Her father was asleep when Megyn got home, and he remained that way when she stripped off her clothes and bundled them into a heap in the corner of the bathroom. She turned on the hot water, and only the hot water, and hopped in the shower for what felt like only a few minutes, but what her mother noted was the better part of an hour. Megyn wondered if he had joined the world long enough that day to even hear what happened.
Megyn left the ball of clothes on the floor until the next morning, when she scooped them up and into a garbage bag and tossed them straight down the incinerator at the other end of her apartment floor hallway. She couldn’t find any visible ash on the surface, but the memories were soaked into the fabric.

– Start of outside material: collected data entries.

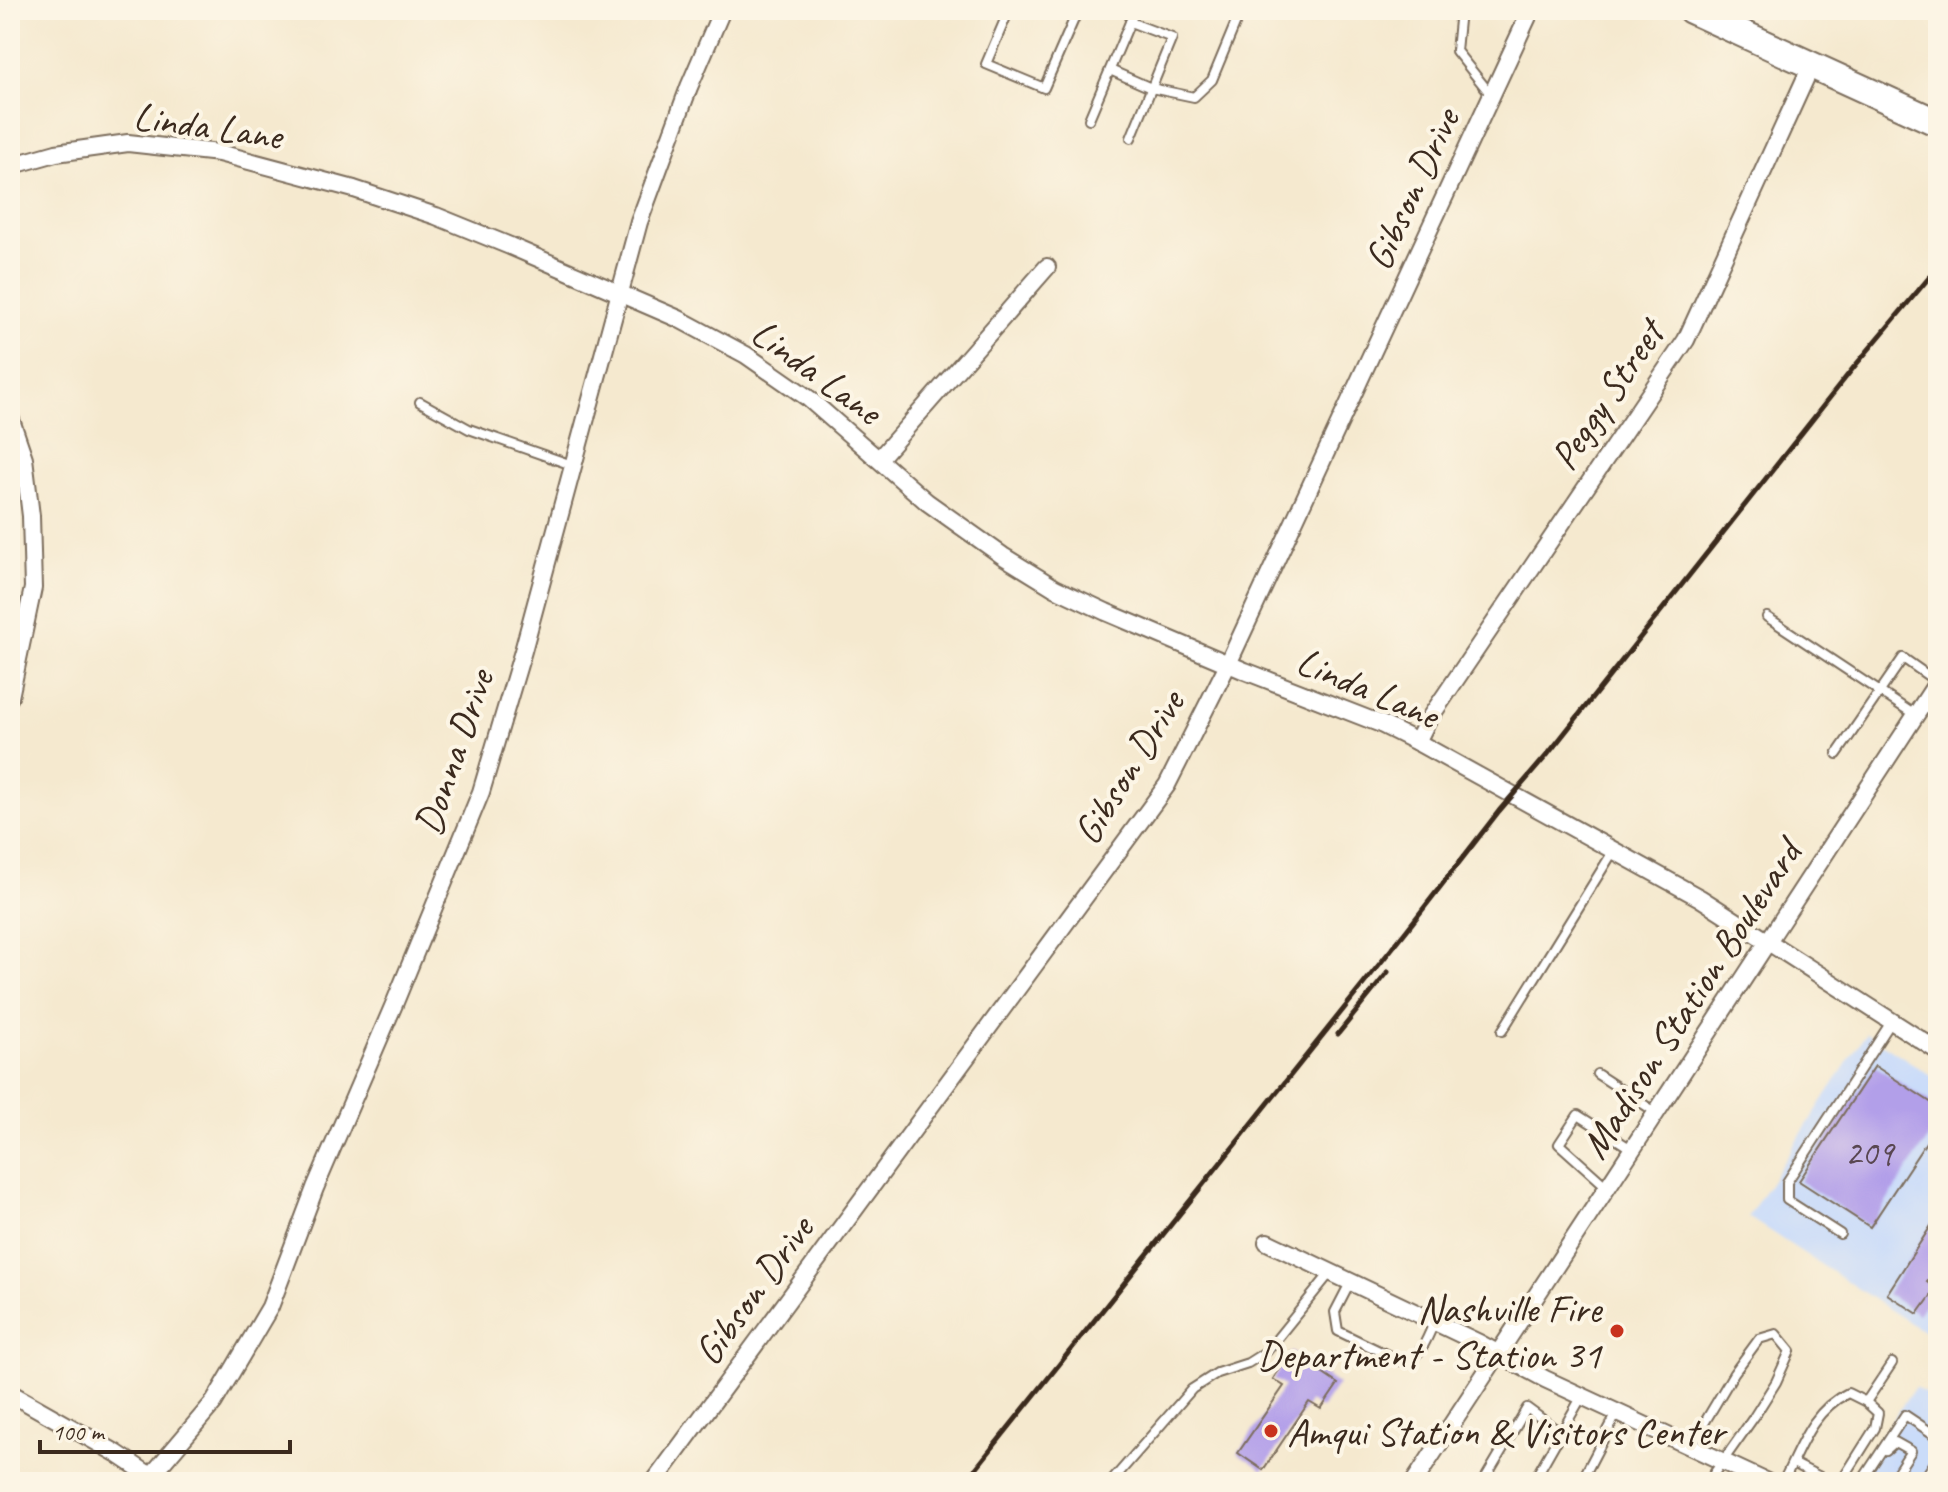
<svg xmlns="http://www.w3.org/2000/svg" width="1948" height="1492" viewBox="0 0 1948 1492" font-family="Caveat,sans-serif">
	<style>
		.built { fill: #cadcf9 }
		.building { fill: #b29fe9 }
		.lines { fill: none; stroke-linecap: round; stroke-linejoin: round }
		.service-casing { stroke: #7c6d5c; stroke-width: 12 }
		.minor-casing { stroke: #7c6d5c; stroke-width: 20 }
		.primary-casing { stroke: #7c6d5c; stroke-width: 30 }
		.service { stroke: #fff; stroke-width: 8 }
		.minor { stroke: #fff; stroke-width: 16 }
		.primary { stroke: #fff; stroke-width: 26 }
		.rail { stroke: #3b2a1e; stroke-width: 5 }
		.poi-dot { fill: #c8321e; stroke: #fcf5e5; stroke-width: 3 }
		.labels { text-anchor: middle; stroke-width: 8; stroke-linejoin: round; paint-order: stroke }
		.number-label { font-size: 36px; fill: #594751 }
		.street-label { font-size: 40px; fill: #3b2a1e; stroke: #fcf5e5 }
		.poi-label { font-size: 40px; fill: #3b2a1e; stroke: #fcf5e5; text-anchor: end }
	</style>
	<rect width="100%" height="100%" fill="#fcf5e5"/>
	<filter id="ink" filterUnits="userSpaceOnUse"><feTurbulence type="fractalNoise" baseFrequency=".0125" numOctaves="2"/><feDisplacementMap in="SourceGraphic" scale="16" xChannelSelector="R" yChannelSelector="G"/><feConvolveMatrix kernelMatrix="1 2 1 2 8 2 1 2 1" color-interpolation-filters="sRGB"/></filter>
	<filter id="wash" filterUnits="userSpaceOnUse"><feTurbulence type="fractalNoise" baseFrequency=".006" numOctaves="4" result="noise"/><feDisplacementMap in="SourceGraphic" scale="32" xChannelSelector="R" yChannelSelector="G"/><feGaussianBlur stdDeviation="1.8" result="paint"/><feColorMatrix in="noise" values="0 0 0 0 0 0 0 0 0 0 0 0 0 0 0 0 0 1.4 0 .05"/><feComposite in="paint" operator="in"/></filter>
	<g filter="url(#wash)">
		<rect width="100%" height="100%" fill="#f5e9cf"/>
		<g class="built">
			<polygon points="1866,1033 1938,1080 1938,1341 1748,1217"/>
			<polygon points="1915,1387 1938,1401 1938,1482 1850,1482"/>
		</g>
		<g id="blocks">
			<g class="building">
				<polygon points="1875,1066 1938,1107 1938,1124 1870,1227 1799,1181"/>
				<polygon points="1938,1215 1938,1266 1927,1282 1936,1289 1918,1314 1887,1294"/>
				<polygon points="1291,1352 1338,1384 1321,1409 1309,1402 1263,1470 1238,1453 1284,1386 1273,1379"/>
			</g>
		</g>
	</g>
	<g filter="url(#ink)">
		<use href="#blocks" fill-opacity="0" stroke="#7c6d5c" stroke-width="2"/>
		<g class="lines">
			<g class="service-casing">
				<g id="service">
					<polyline points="1009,10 986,64 1044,88 1078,10"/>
					<polyline points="1460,10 1456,51 1492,96"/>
					<polyline points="1110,70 1151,88 1194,97 1212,80 1241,10"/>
					<polyline points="1089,119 1130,22"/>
					<polyline points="1131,138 1172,38 1130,22 1135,10"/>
					<polyline points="420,402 469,429 572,465"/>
					<polyline points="1767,617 1915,715"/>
					<polyline points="1837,754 1903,658 1937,682"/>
					<polyline points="1502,1031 1614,850"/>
					<polyline points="1597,1074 1657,1113"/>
					<polyline points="1608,1188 1559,1144 1578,1115 1633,1150"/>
					<polyline points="1840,1234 1787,1200 1787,1182 1891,1022"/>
					<path d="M1350,1283L1335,1312L1338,1331L1400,1361C1421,1360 1426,1340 1434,1323"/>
					<polyline points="1866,1402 1892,1363"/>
					<polyline points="1690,1447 1734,1373 1759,1339 1776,1334 1790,1351 1776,1382 1754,1417 1708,1482"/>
					<polyline points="1886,1450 1895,1442 1911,1451 1891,1482"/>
					<polyline points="1793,1463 1830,1482"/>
					<polyline points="1111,1482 1192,1389 1217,1373 1248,1363 1267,1351 1330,1273"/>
					<polyline points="1483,1482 1527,1408 1561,1433"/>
					<polyline points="1533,1482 1582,1396"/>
					<polyline points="1581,1482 1617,1413"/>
					<path d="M1783,1482C1800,1448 1812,1410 1848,1393L1866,1402L1878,1413L1875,1428L1841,1482"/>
					<polyline points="1861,1482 1905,1415 1938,1437"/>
					<polyline points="1922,1482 1938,1458"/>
				</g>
			</g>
			<g class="minor-casing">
				<g id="minor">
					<polyline points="10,166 56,153 128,143 219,153 354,189 436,216 510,246 679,319 746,355 808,398 927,502 1003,556 1055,588 1106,612 1245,671 1381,724 1417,742 1700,898 1938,1051"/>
					<polyline points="10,417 24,458 31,516 33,588 10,697"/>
					<polyline points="879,459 1047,267"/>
					<polyline points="1417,742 1427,722 1686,340 1812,64"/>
					<polyline points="1267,1242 1479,1343 1545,1379 1767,1482"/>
					<polyline points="10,1393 116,1453 158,1481"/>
					<polyline points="152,1475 214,1402 270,1307 315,1188 395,1002 481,792 523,651 639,222 689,87 722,10"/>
					<polyline points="654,1482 1167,785 1228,664 1531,10"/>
					<path d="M1414,1482C1590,1216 1763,947 1938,681"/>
				</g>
			</g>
			<g class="primary-casing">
				<polyline id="primary" points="1691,10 1938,123"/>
			</g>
			<use href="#service" class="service"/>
			<use href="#minor" class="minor"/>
			<use href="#primary" class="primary"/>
			<g class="rail">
				<polyline points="1338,1034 1388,972"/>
				<polyline points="965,1482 1406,931 1499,811 1548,754 1854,367 1938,267"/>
			</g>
		</g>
	</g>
	<g class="poi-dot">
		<circle cx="1617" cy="1331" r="8"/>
		<circle cx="1271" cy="1431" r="8"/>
	</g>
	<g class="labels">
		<g class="number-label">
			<text x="1869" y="1165">209</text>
		</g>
		<g class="street-label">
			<text transform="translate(208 125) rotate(8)" y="14">Linda Lane</text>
			<text transform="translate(1411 189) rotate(-65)" y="14">Gibson Drive</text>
			<text transform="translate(817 371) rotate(36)" y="14">Linda Lane</text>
			<text transform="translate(1606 395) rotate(-56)" y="14">Peggy Street</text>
			<text transform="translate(1368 687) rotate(23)" y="14">Linda Lane</text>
			<text transform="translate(453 752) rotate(-71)" y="14">Donna Drive</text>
			<text transform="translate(1128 767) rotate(-58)" y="14">Gibson Drive</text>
			<text transform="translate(1690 999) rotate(-57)" y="14">Madison Station Boulevard</text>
			<text transform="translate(753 1290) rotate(-54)" y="14">Gibson Drive</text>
		</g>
		<g class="poi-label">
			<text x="1601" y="1322">Nashville Fire<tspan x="1601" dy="46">Department - Station 31</tspan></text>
			<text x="1287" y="1445" text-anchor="start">Amqui Station &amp; Visitors Center</text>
		</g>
	</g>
	<rect width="1948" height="1492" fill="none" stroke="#fcf5e5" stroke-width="40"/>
	<path d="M40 1440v12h250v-12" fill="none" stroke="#3b2a1e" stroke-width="4"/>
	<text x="52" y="1440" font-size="24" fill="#3b2a1e" stroke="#fcf5e5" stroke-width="6" paint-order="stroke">100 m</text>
</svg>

Megyn didn’t have to go to school that day, or the next. Her school remained closed for the rest of that week, which was only three days anyway. When the school finally reopened, the students were given the option of taking a Big Yellow Bus that was chartered by the PTA in an effort to minimize the number of students who tried to blame their tardiness on the many public transportation closures and route changes.
On the first day back, Megyn attended a mandatory assembly with the rest of the seventh graders, at which the Principal and Guidance Counselors stood up and offered their support “at this difficult time.” They told the students they were there should any of them need to reach out and talk about how they were feeling. Only a handful that Megyn knew of actually took them up on that offer, which she suspected was just to get out of class for a period or two anyway.
For a little while, the students had to wear their IDs around their neck, and they weren’t allowed outside for lunch, but that only lasted a few weeks. Just as New Yorkers went back to not paying attention to each other, let alone caring for them, things seemed to get back to normal at Megyn’s school, too, which was what those Guidance Counselors said should happen anyway.
“Don’t dwell. Move on. Live your life.”
Megyn still couldn’t comprehend how, though. She sometimes felt like she was moving and everything around her was standing still, like some kind of weird freeze-frame out of the early seasons of Saved By The Bell. But she was no Kelly Kapowski, and there was certainly no Zack Morris in her life.
Sometimes even now, a year after the fact, Megyn still couldn’t let go.